I was interested to see what the results of my informal shapewear poll would be.   I think it’s actually a pretty fair representation of our culture’s view of foundation garments and the reputation that undergarments like them have gained.





I’d like to hear your thoughts about the poll, and share any feelings you have about your own foundation garments, if you have any.


NEXT: The surprise!

On Thursday I received a phone call from Phil, our son who is at Fort Gordon in Georgia.  He and his wife, Jewel, were making an impromptu trip home for the weekend, and wanted to let me know.  They also wanted me to keep it a secret from the rest of the family, even as I gave them bogus reasons to show up at my house on Saturday.
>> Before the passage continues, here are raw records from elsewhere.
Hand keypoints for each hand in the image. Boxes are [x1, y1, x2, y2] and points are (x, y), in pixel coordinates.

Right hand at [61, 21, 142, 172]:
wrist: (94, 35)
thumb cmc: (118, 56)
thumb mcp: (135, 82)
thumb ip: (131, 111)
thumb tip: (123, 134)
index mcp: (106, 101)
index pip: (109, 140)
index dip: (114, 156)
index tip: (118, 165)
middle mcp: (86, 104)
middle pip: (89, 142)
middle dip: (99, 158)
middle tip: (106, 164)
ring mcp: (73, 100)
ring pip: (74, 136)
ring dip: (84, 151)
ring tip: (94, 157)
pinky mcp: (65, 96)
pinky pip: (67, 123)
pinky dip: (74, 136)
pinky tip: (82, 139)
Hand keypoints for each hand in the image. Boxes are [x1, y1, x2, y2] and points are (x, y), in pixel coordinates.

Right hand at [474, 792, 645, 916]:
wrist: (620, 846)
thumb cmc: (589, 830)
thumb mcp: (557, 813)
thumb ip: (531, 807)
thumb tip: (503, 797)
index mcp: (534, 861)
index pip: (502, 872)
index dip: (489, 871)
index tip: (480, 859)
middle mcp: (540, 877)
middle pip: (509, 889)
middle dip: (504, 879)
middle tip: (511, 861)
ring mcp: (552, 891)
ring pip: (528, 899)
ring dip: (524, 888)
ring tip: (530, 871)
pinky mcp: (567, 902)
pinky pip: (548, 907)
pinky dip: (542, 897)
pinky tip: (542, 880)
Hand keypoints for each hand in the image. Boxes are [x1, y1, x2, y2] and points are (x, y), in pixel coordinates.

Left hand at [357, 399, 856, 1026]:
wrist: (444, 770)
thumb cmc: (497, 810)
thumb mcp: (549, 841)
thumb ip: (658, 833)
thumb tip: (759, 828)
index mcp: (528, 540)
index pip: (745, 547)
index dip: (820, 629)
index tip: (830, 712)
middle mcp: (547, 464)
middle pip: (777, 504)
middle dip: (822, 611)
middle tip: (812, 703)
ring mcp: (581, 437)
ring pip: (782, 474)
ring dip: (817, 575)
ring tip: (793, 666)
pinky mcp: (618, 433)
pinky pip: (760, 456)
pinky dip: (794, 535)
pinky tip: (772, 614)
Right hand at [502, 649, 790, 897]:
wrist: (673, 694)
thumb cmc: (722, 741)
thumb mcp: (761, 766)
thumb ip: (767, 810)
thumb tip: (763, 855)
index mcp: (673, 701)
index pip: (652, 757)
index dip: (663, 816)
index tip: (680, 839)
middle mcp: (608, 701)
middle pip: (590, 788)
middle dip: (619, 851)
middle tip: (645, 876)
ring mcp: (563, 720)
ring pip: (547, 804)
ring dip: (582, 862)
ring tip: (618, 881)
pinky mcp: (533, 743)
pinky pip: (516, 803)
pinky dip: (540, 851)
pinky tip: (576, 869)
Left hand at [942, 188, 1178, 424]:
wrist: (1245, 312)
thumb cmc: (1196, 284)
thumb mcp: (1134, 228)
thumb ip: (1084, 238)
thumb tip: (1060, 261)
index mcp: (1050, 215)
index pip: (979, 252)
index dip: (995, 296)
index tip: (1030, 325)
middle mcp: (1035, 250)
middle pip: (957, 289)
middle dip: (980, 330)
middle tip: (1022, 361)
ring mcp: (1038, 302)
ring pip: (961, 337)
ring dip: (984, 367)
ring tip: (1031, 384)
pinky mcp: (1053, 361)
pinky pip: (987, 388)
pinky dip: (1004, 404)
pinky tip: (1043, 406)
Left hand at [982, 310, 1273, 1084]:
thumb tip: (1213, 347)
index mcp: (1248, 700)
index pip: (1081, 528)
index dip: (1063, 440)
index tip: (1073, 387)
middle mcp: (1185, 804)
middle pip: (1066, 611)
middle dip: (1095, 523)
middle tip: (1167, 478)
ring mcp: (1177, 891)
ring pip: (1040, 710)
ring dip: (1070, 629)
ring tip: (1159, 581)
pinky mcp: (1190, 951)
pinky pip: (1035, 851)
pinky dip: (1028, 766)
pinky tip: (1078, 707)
The two lumps underneath the pink blanket are Phil and Jewel.  They’d arrived about 5am Saturday morning, after driving straight through for 15 hours.
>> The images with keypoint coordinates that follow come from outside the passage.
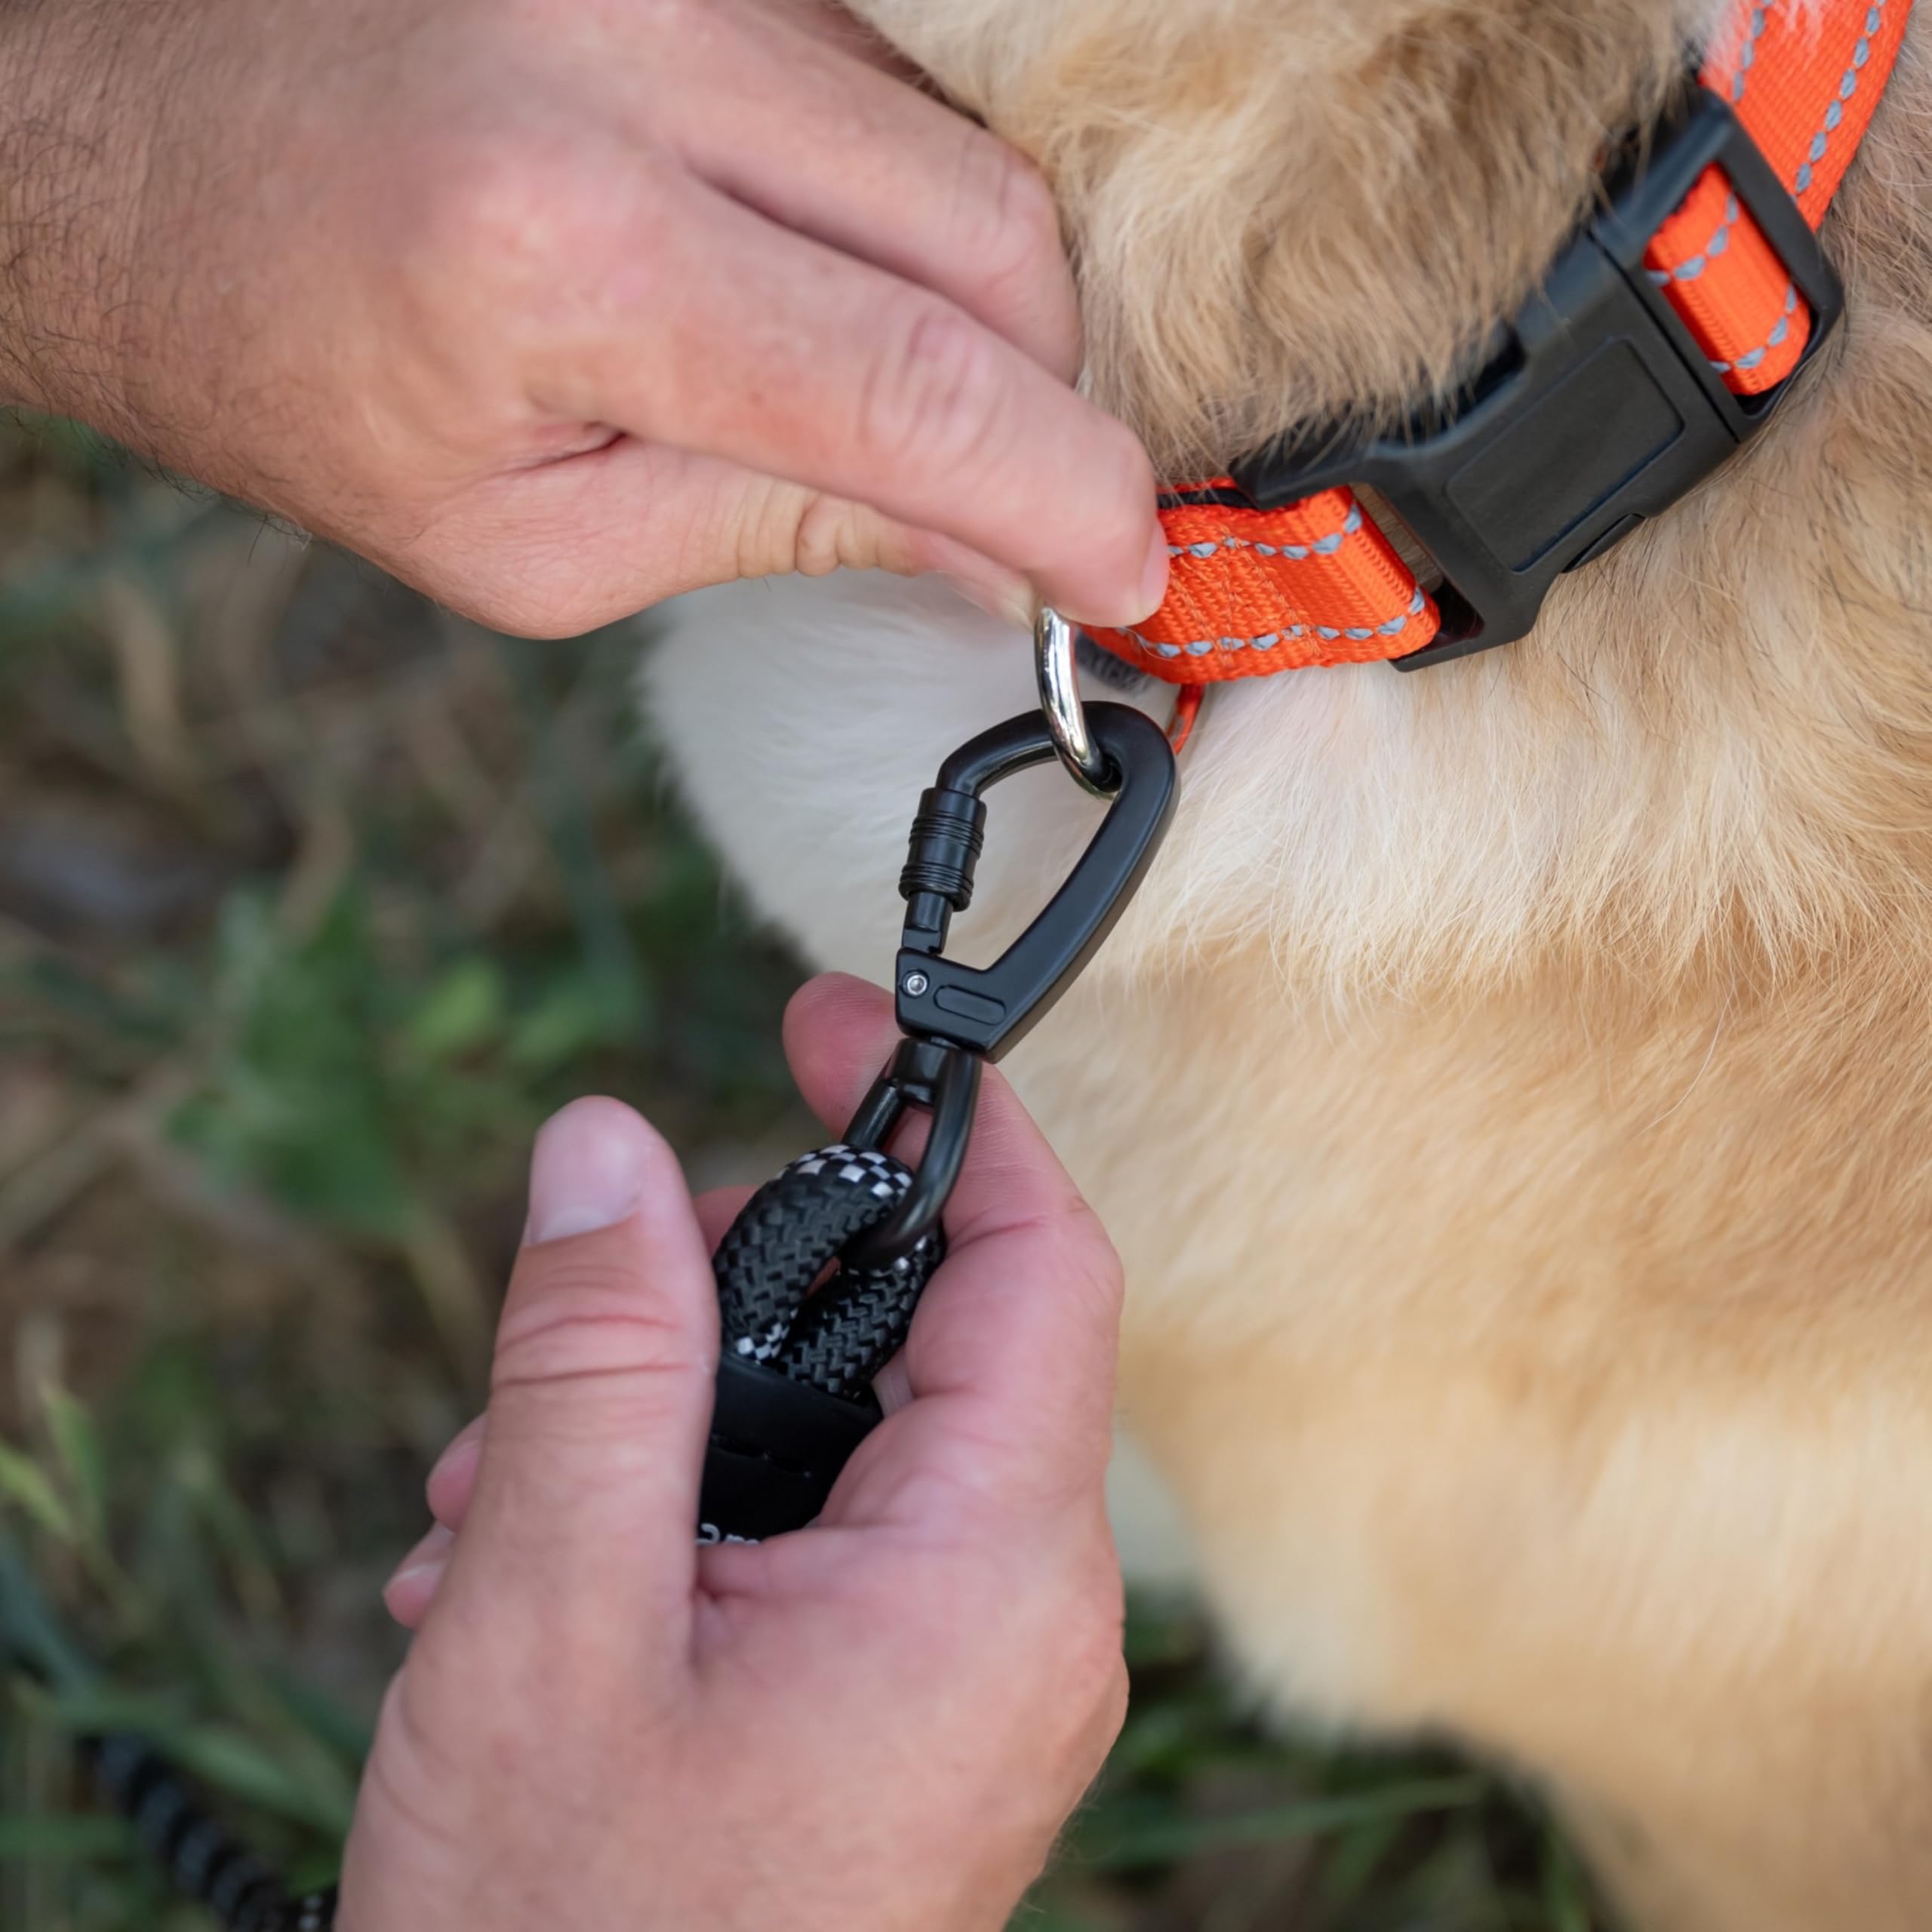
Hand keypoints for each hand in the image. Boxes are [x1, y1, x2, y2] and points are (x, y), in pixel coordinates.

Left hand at [0, 0, 1165, 634]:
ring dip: (976, 297)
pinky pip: (883, 73)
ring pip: (954, 145)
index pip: (921, 387)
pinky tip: (835, 275)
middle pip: (988, 235)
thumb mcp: (528, 542)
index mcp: (572, 259)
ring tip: (890, 391)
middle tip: (1012, 498)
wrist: (131, 156)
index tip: (1125, 569)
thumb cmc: (306, 382)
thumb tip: (989, 557)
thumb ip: (778, 533)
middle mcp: (625, 59)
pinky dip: (906, 199)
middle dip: (1042, 395)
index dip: (1063, 495)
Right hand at [341, 974, 1128, 1931]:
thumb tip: (606, 1147)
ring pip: (860, 1439)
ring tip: (507, 1489)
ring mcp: (973, 1676)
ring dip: (683, 1418)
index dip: (948, 1121)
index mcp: (990, 1574)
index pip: (1039, 1263)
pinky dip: (700, 1512)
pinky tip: (541, 1567)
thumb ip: (596, 1359)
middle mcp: (1022, 1618)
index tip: (832, 1028)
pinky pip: (834, 1542)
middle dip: (746, 1291)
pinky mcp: (909, 1717)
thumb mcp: (553, 1615)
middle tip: (580, 1323)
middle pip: (934, 1337)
First thing Phil does when he wakes up is cook.  He’s an excellent amateur chef and has a great nose for combining spices.  Next thing you know, his younger brother, Mark, is hamming it up for the camera and gave him a … well, I wasn’t sure what it was.  Didn’t look like a man-hug to me.  Must be an Army secret handshake or something.  :^D

We went to dinner that night at Jewel’s house.  Her mom, April, made a feast of ribs and chicken.  She’s a great cook and it was delicious.  Everyone from our side of the family was invited, and at one point there were 17 people crammed into April and Mike’s’ living room.  From the left are Ryan, Margo’s husband; Hilary, Jewel’s best friend, Jewel herself, and her daddy, Mike.

  Our oldest son, Steve and his wife, Heather, had just driven home that day from Toronto, Canada.  Coincidentally another 15 hour drive.  They were exhausted but wanted to see Phil and Jewel.  From the left are John,  Steve’s best friend; Phil; and Phi’s best friend, Josiah.  (By the way, John… love the “Professional Russian” t-shirt.  I want one.)

About 9pm we all went over to Jillian’s to play games.  April and Mike played pool with Allen and I, while the kids all hung out in the arcade.  We had such a good time!  We don’t get to do many things with Jewel’s folks, even though we get along quite well, so this was a treat.  And talking to Phil, he and Jewel had a blast in the arcade, and won so many tickets that they were able to get her the zebra striped electric guitar.  Wow, what a night!

Phil and Jewel left early this morning to have breakfast at Margo and Ryan’s before driving back to Georgia.  We really enjoyed their surprise visit and are looking forward to seeing them again over the holidays.